Diante do dilema de tirar ou não tirar a foto falsa do Rafael, os militares cumpririam ordens, os advogados analisariam se isso interessava a causa do seu cliente, os políticos tratariam de tirar proveito, os publicitários avaliariam a possibilidade de associar tal problema a uma campanha publicitária ou ainda como poderiam se promover com isso e os jornalistas hesitariam.

Não é pouco.

Blumentritt: decepção com a posição de Deus

Ter consciência de que há um lado certo e de que se está rigorosamente nele é muito, mas muito complicado. Nos momentos que se seguiram a invasão aliada na Normandia, em 6 de junho de 1944, o general Gunther Blumentritt, ordenança do marechal Von Runsteadt, comandante das tropas de ocupação, entrou em desespero quando soube que Hitler dormia e que ninguém tinha coragem de acordá-lo. “As vezes eu me pergunto de que lado Deus está”.
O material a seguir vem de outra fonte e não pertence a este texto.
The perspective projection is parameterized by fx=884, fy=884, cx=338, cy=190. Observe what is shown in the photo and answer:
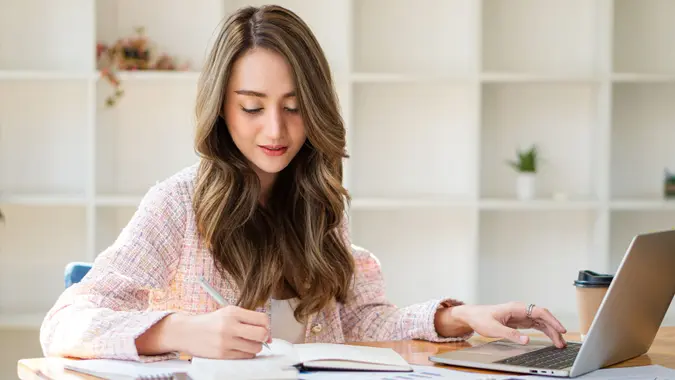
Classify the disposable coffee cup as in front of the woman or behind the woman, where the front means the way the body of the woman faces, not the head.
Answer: in front

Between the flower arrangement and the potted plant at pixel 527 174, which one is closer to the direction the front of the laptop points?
the flower arrangement

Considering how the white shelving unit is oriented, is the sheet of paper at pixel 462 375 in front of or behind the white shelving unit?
in front

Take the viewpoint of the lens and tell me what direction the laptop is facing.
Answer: facing away from the viewer and to the left of the viewer

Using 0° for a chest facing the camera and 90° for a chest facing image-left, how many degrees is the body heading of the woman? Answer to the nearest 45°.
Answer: approximately 315°

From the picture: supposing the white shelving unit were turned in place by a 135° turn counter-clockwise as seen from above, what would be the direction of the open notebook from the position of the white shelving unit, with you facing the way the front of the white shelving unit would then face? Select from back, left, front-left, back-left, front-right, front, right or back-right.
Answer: back-right

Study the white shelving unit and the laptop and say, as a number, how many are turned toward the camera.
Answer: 1

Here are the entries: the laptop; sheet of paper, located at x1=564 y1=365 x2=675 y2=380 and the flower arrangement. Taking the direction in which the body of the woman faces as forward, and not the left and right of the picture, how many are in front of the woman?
2

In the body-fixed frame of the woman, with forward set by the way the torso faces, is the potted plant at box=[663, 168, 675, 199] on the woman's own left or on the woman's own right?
on the woman's own left

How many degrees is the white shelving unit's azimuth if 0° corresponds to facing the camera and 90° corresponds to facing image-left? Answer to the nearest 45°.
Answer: approximately 0°

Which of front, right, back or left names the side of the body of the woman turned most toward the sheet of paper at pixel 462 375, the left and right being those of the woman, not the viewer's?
front

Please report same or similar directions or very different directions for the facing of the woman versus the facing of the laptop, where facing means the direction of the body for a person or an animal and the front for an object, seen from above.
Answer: very different directions

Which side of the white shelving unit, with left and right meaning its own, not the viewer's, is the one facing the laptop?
front
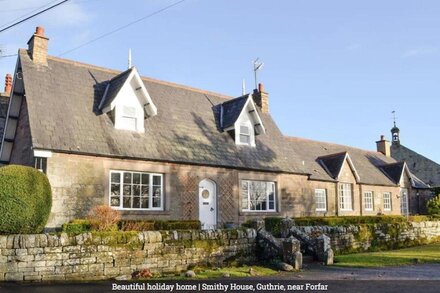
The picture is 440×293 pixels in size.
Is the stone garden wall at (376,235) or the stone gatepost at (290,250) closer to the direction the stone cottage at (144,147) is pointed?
the stone gatepost

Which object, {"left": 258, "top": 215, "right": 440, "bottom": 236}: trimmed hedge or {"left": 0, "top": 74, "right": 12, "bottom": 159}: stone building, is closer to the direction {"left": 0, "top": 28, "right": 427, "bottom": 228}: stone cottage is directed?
the trimmed hedge

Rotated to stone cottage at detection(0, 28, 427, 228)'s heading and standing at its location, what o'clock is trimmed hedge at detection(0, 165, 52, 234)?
The trimmed hedge is roughly at 2 o'clock from the stone cottage.

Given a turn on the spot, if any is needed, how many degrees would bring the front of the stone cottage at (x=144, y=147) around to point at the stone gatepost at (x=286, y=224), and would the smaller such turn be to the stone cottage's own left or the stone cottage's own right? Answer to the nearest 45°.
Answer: approximately 45° to the stone cottage's own left

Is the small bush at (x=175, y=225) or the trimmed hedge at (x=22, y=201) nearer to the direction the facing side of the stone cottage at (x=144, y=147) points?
the small bush

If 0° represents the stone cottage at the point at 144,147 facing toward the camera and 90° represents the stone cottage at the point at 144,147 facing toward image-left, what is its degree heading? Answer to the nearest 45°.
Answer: approximately 315°

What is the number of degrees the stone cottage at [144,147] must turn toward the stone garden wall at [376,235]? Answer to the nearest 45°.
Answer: approximately 45° to its left

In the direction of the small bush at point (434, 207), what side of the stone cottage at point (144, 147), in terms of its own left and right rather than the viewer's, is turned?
left

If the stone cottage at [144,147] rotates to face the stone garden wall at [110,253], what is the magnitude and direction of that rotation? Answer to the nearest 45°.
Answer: approximately 45° to its right

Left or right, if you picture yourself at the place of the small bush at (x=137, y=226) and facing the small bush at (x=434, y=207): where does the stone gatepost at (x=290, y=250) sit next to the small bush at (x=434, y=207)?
right

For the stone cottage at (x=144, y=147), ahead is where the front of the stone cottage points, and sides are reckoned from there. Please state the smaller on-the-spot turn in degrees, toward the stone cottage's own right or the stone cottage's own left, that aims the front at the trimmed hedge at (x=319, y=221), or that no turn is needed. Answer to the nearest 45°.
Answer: approximately 45° to the stone cottage's own left
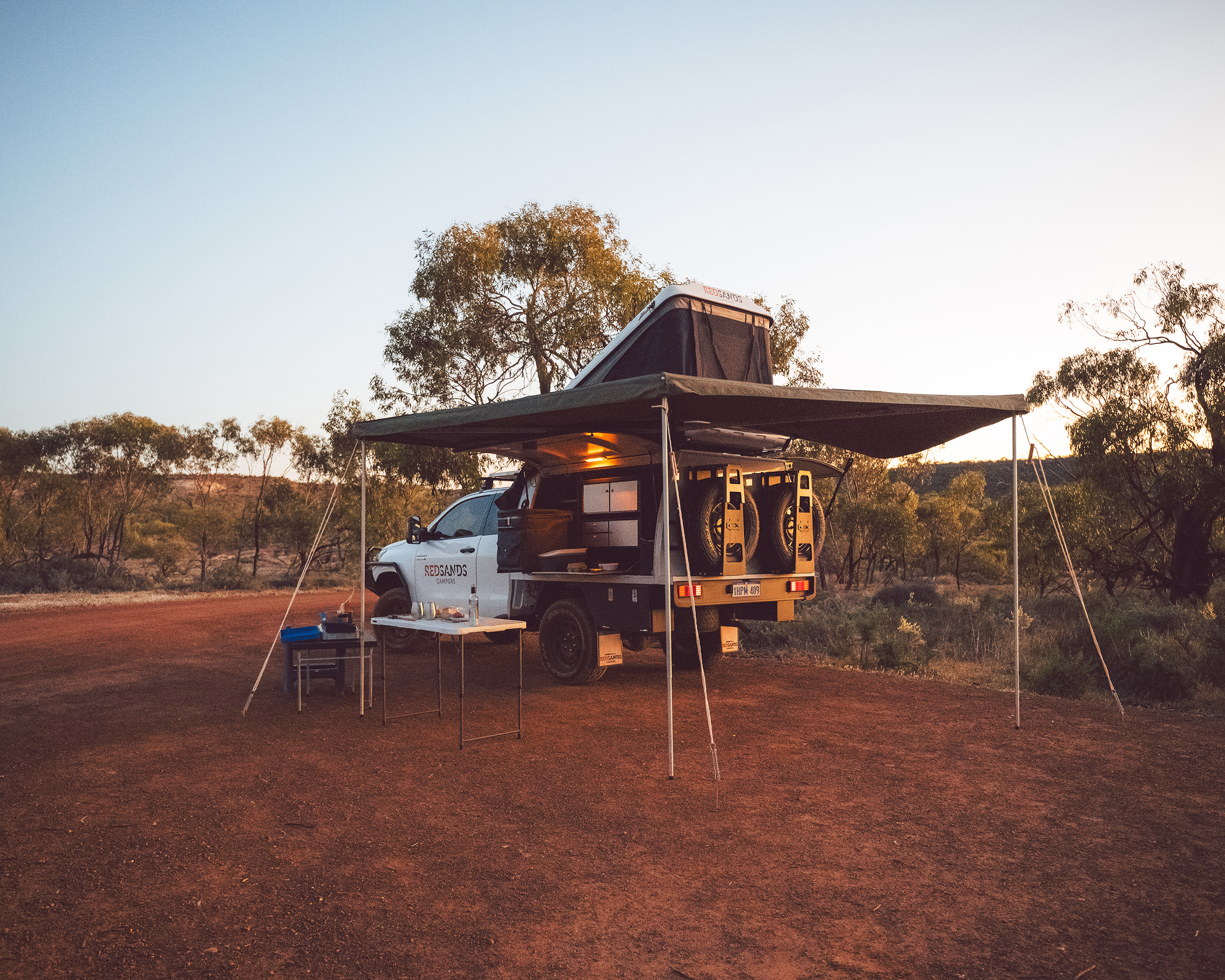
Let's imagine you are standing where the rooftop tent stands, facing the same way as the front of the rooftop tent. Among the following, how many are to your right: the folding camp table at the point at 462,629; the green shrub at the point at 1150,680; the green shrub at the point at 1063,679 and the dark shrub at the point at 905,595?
1

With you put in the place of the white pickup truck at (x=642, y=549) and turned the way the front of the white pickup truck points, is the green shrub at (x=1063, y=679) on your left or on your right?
on your right

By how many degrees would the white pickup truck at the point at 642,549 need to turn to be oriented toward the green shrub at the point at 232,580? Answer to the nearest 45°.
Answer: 0° — it already faces it

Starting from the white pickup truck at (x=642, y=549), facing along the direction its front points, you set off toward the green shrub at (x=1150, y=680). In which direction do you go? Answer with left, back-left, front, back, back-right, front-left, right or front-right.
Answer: back-right

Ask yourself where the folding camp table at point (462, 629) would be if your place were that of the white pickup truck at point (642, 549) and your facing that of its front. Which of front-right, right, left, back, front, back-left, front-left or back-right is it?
left

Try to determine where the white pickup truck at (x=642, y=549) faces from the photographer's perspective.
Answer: facing away from the viewer and to the left of the viewer
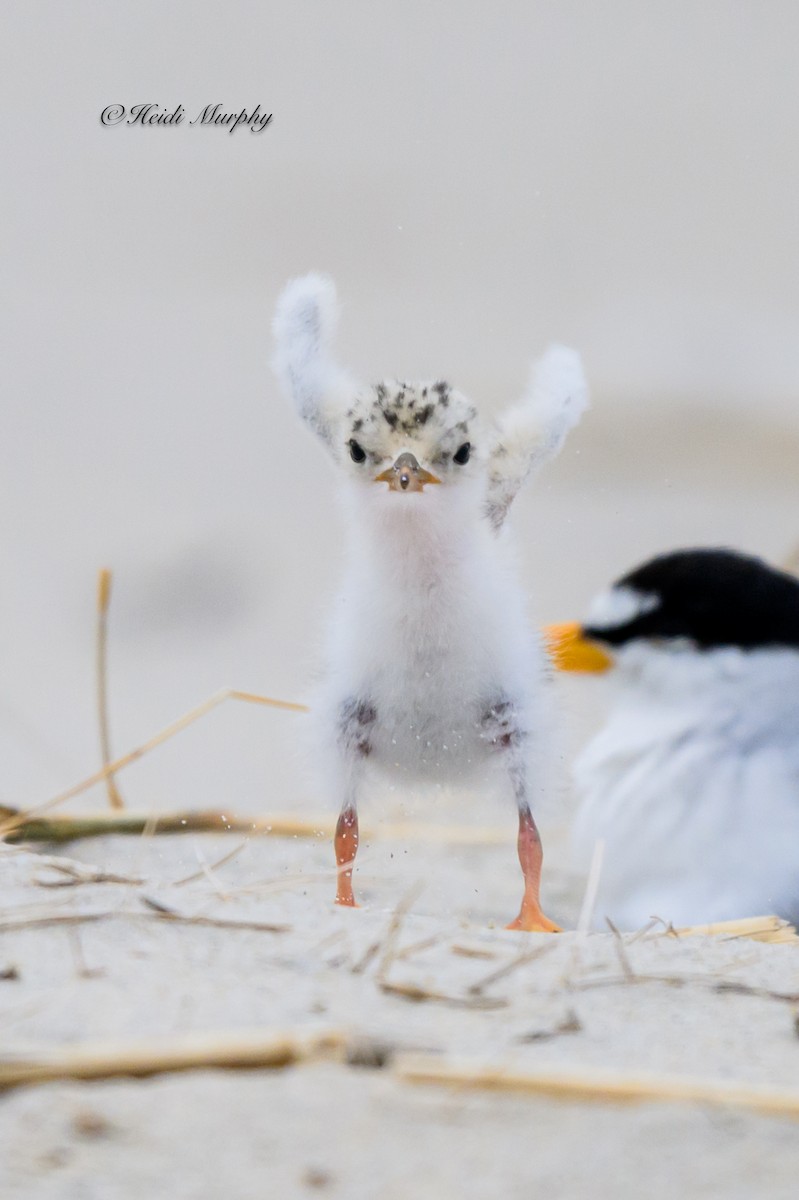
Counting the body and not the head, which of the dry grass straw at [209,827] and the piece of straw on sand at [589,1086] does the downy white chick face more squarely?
the piece of straw on sand

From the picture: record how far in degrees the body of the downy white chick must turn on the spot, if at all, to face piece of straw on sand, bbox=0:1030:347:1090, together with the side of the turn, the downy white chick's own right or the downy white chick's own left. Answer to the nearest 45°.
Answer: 0° — it already faces it

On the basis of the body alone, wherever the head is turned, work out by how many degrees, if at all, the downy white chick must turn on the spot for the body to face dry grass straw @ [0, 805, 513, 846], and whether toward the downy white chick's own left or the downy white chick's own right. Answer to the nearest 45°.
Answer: approximately 135° to the downy white chick's own right

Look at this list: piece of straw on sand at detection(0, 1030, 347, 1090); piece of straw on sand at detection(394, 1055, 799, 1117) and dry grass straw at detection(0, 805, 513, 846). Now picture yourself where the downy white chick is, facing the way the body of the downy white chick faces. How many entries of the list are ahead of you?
2

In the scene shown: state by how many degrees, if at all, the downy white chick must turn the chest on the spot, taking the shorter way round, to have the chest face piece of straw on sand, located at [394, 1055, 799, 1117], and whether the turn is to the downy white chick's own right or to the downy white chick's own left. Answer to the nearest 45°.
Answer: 0° — it already faces it

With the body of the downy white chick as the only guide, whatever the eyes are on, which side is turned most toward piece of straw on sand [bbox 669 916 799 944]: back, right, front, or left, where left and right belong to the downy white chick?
left

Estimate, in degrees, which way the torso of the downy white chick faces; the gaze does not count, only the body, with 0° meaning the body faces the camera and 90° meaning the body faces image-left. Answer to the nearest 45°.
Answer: approximately 0°

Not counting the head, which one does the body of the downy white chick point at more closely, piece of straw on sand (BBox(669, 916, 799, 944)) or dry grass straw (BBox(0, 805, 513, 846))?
the piece of straw on sand
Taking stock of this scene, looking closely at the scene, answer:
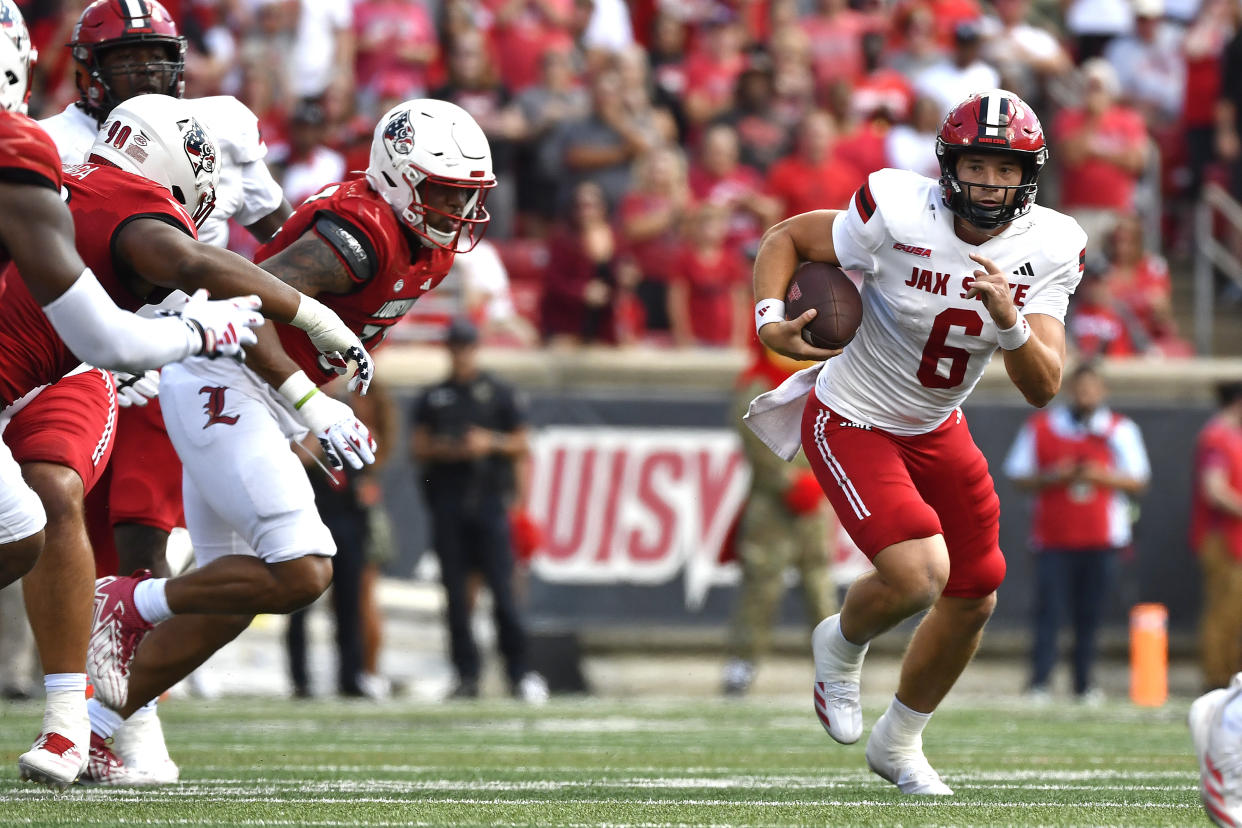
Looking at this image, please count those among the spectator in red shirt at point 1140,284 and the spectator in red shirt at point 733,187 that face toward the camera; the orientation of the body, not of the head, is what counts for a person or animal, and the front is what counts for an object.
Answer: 2

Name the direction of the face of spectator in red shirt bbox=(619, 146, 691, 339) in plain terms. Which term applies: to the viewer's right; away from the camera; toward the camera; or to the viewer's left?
toward the camera

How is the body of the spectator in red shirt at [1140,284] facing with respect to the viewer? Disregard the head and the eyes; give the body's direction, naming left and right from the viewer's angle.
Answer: facing the viewer

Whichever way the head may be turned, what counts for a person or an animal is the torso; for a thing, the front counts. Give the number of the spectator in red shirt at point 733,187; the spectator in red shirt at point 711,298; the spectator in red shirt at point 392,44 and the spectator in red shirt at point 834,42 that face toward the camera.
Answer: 4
A história mostraria mais tarde que, certamente, não estava do lado dos alemães. Blumentritt era um general da Wermacht, acreditava que os alemães haviam recebido de Deus a missão divina de dominar o mundo. Provavelmente sofreu muito ao descobrir que as coisas não eram bem assim e acabou no tribunal de Nuremberg.

Exigir de um repórter que ele saiba de pronto de que lado Deus está, o tempo todo, é exigir demais.

Enfim, eu tiraria a foto do Rafael, não tenho dúvidas disso. Mas, passaria o resto da vida diante da dúvida se, afinal, havia tomado a atitude certa.